EXERCISE BRIEF> For each line in the material below that holds "Diagnosis", copy that line.
------
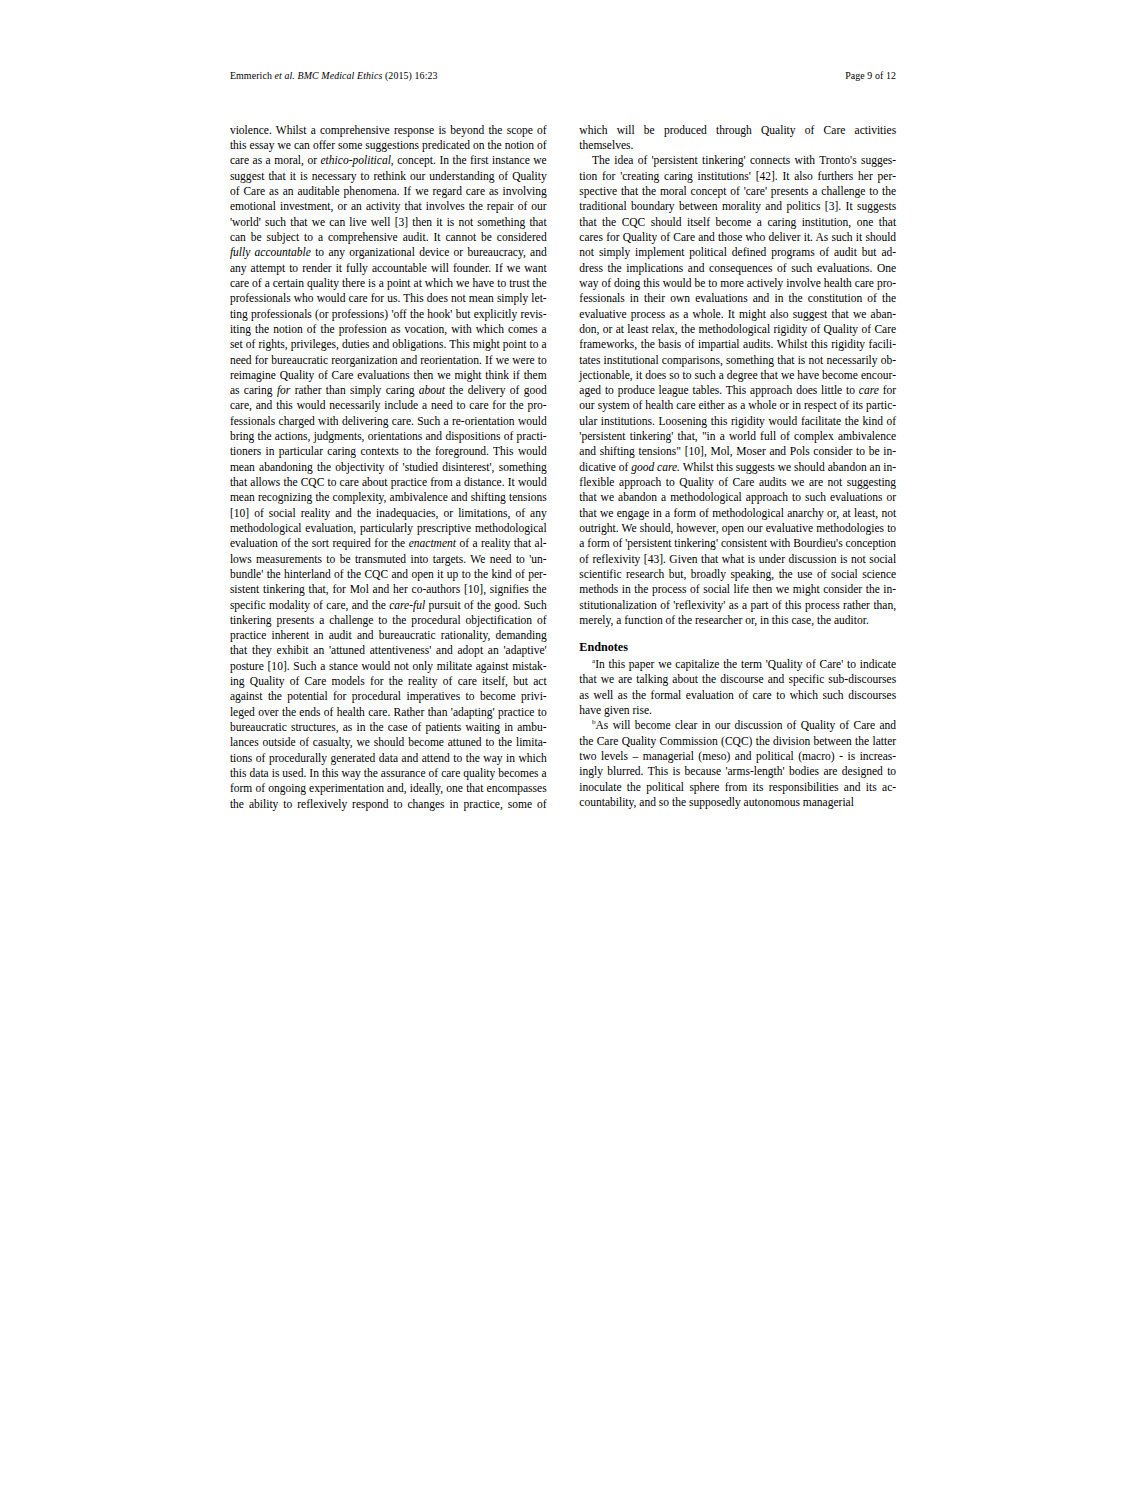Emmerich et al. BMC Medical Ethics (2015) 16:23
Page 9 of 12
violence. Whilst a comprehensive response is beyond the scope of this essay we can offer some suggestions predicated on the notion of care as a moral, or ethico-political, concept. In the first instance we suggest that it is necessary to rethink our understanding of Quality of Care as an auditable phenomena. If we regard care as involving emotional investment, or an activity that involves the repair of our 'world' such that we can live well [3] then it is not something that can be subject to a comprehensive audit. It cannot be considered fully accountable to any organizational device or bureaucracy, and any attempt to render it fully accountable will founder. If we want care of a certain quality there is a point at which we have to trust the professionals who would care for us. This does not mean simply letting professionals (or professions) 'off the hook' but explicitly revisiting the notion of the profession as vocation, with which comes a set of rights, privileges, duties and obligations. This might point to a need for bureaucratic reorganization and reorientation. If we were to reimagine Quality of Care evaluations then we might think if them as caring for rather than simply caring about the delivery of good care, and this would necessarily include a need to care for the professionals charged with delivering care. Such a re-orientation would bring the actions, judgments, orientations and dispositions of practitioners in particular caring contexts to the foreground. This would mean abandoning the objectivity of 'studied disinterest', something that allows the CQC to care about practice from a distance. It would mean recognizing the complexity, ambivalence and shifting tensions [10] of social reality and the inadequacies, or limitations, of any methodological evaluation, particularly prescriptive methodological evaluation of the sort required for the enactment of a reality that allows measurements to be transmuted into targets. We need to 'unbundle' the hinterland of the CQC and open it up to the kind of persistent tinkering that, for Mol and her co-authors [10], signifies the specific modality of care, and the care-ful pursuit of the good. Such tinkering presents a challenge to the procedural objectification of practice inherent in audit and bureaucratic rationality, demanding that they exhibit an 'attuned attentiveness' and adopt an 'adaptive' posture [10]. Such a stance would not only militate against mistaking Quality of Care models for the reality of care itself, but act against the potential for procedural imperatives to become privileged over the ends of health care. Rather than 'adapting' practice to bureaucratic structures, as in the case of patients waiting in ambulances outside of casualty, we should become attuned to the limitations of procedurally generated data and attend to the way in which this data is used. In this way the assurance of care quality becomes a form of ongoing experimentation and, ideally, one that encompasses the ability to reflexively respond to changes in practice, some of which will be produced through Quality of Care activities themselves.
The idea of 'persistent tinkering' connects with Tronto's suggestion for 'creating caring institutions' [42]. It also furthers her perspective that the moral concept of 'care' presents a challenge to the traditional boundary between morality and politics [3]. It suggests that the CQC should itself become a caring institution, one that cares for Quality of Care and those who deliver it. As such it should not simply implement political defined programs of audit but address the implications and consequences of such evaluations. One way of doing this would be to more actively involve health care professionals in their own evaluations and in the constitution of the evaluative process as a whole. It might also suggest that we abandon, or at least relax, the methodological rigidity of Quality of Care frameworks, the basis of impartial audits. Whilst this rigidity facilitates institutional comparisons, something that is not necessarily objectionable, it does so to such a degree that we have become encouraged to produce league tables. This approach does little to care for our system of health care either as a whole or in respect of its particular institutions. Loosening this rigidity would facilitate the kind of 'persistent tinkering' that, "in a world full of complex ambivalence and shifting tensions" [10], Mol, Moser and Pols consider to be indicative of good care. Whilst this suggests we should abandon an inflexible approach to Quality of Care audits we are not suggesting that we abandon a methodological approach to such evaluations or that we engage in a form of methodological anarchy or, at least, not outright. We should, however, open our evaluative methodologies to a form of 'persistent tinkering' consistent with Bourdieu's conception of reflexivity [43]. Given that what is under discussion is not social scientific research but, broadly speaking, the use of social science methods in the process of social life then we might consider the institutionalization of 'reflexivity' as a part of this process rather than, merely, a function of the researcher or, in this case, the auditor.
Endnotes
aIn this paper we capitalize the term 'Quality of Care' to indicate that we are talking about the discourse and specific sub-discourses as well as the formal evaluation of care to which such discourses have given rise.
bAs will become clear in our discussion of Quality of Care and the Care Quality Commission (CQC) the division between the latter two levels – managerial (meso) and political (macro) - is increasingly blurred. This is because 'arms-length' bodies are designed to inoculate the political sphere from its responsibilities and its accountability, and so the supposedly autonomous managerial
------
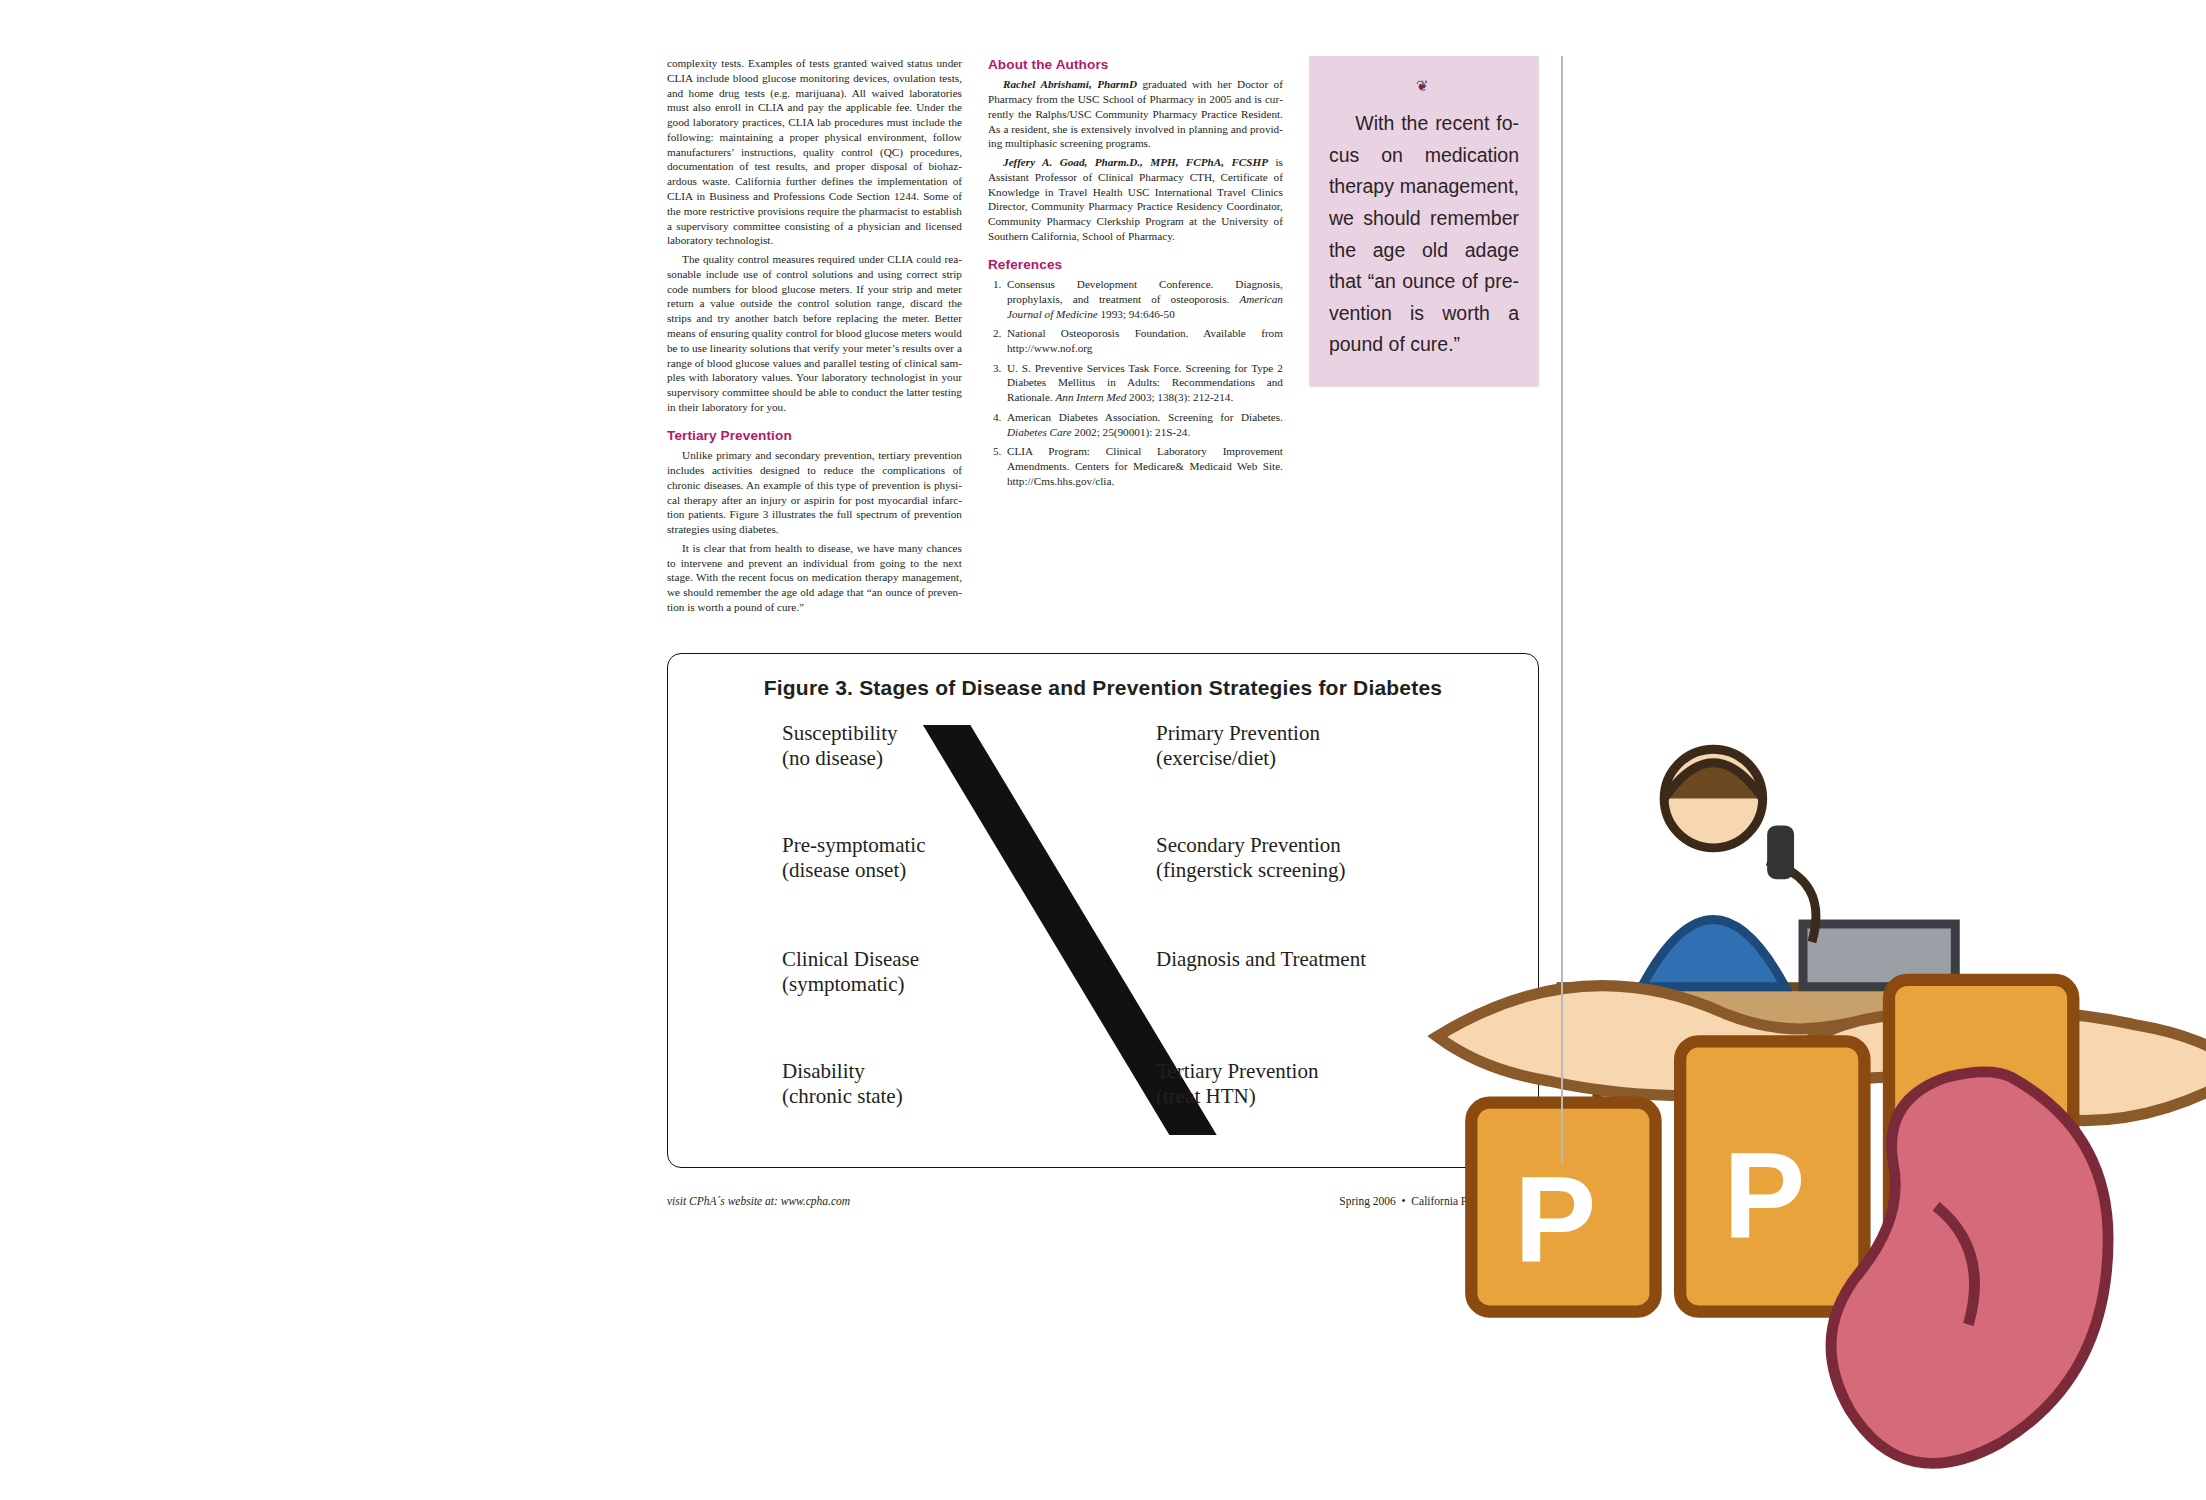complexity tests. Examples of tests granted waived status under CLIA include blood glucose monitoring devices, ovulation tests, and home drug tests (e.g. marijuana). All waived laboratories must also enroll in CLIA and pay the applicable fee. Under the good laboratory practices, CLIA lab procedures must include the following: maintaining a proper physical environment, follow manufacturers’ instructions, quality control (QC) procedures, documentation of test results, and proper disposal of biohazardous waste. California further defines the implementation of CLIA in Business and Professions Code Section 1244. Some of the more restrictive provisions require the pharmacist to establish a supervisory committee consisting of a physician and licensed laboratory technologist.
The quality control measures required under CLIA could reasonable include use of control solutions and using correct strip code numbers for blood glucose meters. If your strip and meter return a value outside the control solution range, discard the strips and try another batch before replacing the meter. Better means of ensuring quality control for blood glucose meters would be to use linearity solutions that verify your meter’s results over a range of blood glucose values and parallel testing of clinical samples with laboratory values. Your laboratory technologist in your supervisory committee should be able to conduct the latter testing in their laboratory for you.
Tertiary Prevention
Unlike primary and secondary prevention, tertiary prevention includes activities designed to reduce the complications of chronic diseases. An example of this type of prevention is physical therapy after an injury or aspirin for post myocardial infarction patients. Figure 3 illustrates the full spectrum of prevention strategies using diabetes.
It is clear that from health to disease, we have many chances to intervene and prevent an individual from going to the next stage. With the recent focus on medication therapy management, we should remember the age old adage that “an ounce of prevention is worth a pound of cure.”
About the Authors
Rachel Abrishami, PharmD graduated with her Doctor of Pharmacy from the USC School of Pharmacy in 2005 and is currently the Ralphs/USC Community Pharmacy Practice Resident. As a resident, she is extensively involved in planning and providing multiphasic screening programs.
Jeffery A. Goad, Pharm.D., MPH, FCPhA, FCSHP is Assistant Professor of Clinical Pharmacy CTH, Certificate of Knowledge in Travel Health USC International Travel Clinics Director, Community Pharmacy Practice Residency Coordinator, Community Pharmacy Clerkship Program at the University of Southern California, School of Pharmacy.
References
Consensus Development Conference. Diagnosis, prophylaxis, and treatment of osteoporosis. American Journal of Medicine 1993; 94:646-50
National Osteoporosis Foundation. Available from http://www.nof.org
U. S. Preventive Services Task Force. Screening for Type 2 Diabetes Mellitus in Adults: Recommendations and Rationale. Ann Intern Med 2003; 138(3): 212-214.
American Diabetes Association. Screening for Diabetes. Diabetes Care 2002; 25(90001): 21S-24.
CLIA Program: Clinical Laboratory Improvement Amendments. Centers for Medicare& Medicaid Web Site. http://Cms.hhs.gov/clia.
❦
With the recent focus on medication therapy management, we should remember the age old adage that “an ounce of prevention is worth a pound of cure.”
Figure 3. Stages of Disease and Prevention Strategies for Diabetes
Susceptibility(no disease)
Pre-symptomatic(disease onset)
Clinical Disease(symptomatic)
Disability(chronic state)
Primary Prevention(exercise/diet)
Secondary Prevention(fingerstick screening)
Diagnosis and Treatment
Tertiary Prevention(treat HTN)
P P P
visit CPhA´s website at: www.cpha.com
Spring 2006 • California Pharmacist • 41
------
ANSWER BELOW>
Consensus Development Conference. Diagnosis, prophylaxis, and treatment of osteoporosis. American Journal of Medicine 1993; 94:646-50
Diagnosis and Treatment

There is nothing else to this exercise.